Le nombre de franchissements illégaux de la frontière orientale de la Suisse a massivement augmenté ces derniers temps : 7891 personnes ont été appréhendées en octobre 2022 selon l'Office fédéral des douanes et de la sécurité des frontières (OFDF). Cela représente une augmentation de près de 18 % par rapport au mois précédent. Début mars, l'OFDF a annoncé que le nombre d'interpellations enregistré en 2022 (26518) avait globalement quintuplé par rapport à 2021. Les migrants appréhendés sont généralement de jeunes hommes provenant pour la plupart d'Afghanistan ou d'Afrique du Nord. En raison du nombre massif d'entrées illégales, la législation sur l'immigration ne peut plus être appliquée correctement.

D'ailleurs, l'Allemagne, l'Autriche, le Danemark, la France, la Norvège et la Suède ont aussi entrepris de rétablir des contrôles aux frontières sur la base du code frontières Schengen. La Suisse doit faire de même si elle ne veut pas perdre complètement le contrôle sur ce qui se passe à sa frontière orientale.

Antrag des Bundesrates

Le Conseil fédéral propose de rejeter la motion.

Stellungnahme des Bundesrates

Ces derniers mois, de plus en plus de migrants sont entrés en Suisse et dans les pays voisins par la route des Balkans occidentaux et la route de la Méditerranée centrale. Une grande partie de ces personnes transitent par d'autres pays de l'espace Schengen ou ont déjà déposé une demande d'asile ailleurs. Nombre d'entre eux souhaitent seulement transiter par la Suisse et n'y déposent pas de demande d'asile. La migration irrégulière ne pouvant être combattue efficacement que grâce à la coopération internationale, la Suisse soutient les initiatives communes prises au niveau européen en matière de politique migratoire. Elle a en outre élaboré des plans d'action avec l'Allemagne et l'Autriche pour lutter contre la migration secondaire ; ces plans prévoient des mesures de police des frontières, mais aussi des mesures vis-à-vis des États tiers.

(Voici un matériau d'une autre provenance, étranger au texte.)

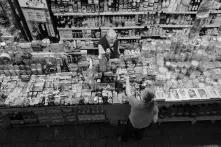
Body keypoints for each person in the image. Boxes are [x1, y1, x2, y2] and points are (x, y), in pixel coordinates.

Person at [119, 75, 159, 142]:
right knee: (140, 131)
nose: (142, 91)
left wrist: (127, 80)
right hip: (145, 123)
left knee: (128, 131)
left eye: (143, 91)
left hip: (134, 122)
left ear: (143, 96)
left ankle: (124, 139)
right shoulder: (153, 104)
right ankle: (138, 137)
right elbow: (155, 116)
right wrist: (152, 84)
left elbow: (128, 92)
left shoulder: (136, 103)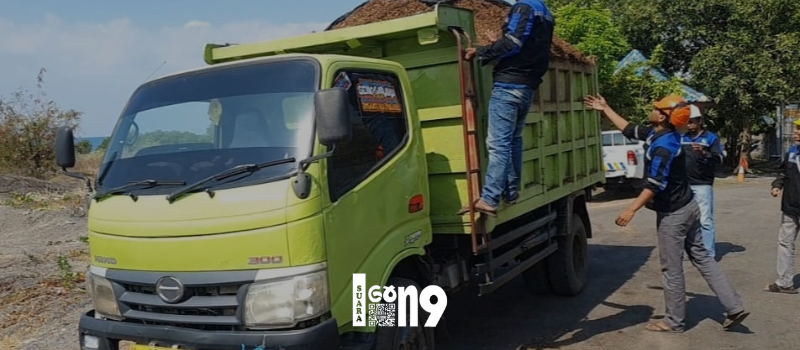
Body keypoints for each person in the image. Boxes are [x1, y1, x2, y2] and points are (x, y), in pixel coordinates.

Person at [584, 93, 749, 332]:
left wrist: (631, 210)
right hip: (688, 205)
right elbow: (630, 129)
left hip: (675, 214)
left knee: (671, 268)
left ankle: (674, 321)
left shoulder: (664, 146)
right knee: (702, 257)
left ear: (664, 117)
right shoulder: (661, 134)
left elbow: (654, 184)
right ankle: (734, 306)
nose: (652, 109)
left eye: (656, 108)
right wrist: (605, 108)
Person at [458, 0, 555, 217]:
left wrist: (482, 51)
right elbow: (525, 46)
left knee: (498, 144)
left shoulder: (523, 8)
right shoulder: (546, 13)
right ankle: (511, 192)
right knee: (513, 141)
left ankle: (489, 198)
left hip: (508, 86)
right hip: (527, 86)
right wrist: (497, 43)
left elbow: (513, 44)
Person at [681, 105, 725, 260]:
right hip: (684, 185)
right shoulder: (682, 138)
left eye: (692, 121)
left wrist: (704, 153)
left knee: (705, 220)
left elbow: (719, 159)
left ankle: (708, 254)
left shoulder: (711, 138)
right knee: (685, 219)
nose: (689, 124)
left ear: (700, 121)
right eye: (687, 122)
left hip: (702, 184)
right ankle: (690, 252)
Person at [764, 119, 800, 294]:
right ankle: (784, 282)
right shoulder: (792, 152)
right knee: (785, 243)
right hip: (790, 206)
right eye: (797, 128)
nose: (796, 132)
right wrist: (777, 185)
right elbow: (783, 172)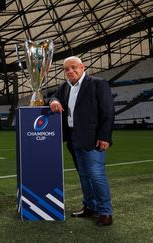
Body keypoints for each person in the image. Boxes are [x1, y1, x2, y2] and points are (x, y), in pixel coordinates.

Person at [49, 56, 114, 226]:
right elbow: (53, 96)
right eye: (67, 69)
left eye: (73, 67)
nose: (70, 71)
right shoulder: (64, 87)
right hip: (73, 138)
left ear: (82, 67)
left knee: (96, 175)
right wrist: (54, 101)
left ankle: (105, 212)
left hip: (92, 139)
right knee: (84, 175)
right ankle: (89, 207)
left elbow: (108, 111)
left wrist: (105, 136)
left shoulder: (98, 84)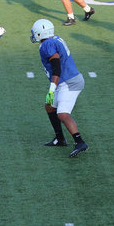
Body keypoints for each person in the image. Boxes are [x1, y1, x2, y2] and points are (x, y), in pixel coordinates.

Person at [30, 18, 89, 157]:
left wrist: (52, 89)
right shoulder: (55, 39)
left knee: (62, 113)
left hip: (69, 82)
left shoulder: (47, 45)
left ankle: (80, 142)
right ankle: (60, 139)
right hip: (67, 80)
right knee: (50, 106)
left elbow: (57, 68)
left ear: (40, 33)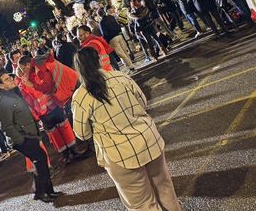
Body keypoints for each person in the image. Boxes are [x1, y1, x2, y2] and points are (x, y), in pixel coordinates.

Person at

En cas de menace grave pour l'ordre public ou la sécurité intérieure, les États Schengen peuvent, à titre exceptionnel et pendant trente jours au plus ou pour la durée prévisible de ladite menace, réintroduire le contrôle aux frontières intérieures sur certains points de passage ou tronçons frontaliers (art. 25 du code frontières Schengen ; RS 0.362.380.067). Or ces conditions préalables à la réintroduction des contrôles aux frontières intérieures ne sont aujourd'hui pas remplies : aucune menace grave ne pèse actuellement sur l'ordre public ni sur la sécurité intérieure.

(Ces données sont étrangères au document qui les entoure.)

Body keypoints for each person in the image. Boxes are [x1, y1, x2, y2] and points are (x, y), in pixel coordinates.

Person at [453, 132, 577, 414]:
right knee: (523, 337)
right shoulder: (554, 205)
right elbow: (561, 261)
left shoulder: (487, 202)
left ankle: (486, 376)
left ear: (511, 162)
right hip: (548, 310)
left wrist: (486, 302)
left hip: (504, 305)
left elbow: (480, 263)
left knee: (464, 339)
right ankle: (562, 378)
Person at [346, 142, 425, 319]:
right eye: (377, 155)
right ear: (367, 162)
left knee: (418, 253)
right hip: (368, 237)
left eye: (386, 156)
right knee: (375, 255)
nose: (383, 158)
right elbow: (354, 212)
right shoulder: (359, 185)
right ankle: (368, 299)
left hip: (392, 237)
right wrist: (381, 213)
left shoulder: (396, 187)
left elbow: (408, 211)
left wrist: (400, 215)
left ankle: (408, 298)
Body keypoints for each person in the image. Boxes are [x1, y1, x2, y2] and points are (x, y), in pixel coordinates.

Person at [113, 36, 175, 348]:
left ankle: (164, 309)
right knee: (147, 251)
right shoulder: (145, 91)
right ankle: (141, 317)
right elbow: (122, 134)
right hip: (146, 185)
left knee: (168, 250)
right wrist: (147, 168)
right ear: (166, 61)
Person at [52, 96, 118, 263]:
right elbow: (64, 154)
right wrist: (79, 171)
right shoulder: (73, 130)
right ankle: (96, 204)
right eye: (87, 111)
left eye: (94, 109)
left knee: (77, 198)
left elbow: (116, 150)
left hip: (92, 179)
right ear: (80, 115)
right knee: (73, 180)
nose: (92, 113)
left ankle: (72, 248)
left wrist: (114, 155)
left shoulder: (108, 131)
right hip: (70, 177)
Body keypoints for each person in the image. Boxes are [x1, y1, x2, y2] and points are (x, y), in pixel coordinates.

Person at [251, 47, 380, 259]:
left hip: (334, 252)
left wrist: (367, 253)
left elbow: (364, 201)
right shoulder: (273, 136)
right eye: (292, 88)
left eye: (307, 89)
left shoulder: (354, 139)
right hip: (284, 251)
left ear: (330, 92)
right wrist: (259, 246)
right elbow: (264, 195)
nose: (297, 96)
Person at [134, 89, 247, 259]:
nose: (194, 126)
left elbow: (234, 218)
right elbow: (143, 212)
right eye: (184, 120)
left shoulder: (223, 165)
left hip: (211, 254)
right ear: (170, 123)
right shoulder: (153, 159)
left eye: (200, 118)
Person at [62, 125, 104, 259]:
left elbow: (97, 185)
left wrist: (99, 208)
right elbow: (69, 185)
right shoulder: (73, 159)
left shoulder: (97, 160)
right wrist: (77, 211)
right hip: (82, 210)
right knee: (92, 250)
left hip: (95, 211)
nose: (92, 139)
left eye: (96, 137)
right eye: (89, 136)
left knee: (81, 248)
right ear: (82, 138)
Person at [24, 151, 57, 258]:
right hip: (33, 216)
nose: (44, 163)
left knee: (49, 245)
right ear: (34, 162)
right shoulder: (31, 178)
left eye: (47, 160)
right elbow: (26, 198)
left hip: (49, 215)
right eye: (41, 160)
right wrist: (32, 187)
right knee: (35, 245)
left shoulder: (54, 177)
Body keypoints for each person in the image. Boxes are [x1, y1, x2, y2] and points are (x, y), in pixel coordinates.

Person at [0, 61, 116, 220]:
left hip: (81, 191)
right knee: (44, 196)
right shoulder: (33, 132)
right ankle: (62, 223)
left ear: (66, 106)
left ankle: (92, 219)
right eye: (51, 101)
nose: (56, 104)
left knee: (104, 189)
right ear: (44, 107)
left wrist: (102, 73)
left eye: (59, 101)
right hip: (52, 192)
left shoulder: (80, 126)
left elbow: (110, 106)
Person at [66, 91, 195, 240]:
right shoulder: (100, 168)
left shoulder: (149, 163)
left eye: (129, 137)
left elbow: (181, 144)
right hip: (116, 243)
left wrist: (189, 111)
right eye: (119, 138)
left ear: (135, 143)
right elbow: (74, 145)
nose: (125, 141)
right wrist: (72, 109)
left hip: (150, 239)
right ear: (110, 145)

Par ailleurs, l'Office fédéral de la douane et de la sécurité des frontières est présent dans la zone frontalière pour ses contrôles douaniers et effectue des contrôles en fonction des risques. Les personnes entrées illégalement en Suisse et qui ne déposent pas de demande d'asile font l'objet d'une décision de renvoi relevant du droit des étrangers. L'intensification des contrôles et la mise en place de contrôles aux frontières intérieures auraient des répercussions considérables sur les régions frontalières, étant donné que la frontière est traversée chaque jour plusieurs centaines de milliers de fois. De plus, en regardant les pays touchés par la migration secondaire irrégulière sur la route des Balkans, on peut constater que le rétablissement des contrôles aux frontières intérieures n'est pas un moyen efficace d'endiguer ce phénomène. Ainsi, nos voisins allemands et autrichiens ont eux aussi enregistré une forte hausse de la migration irrégulière l'année dernière, sans compter que le nombre de demandes d'asile a également fortement augmenté dans ces pays.

Le Conseil fédéral propose de rejeter la motion.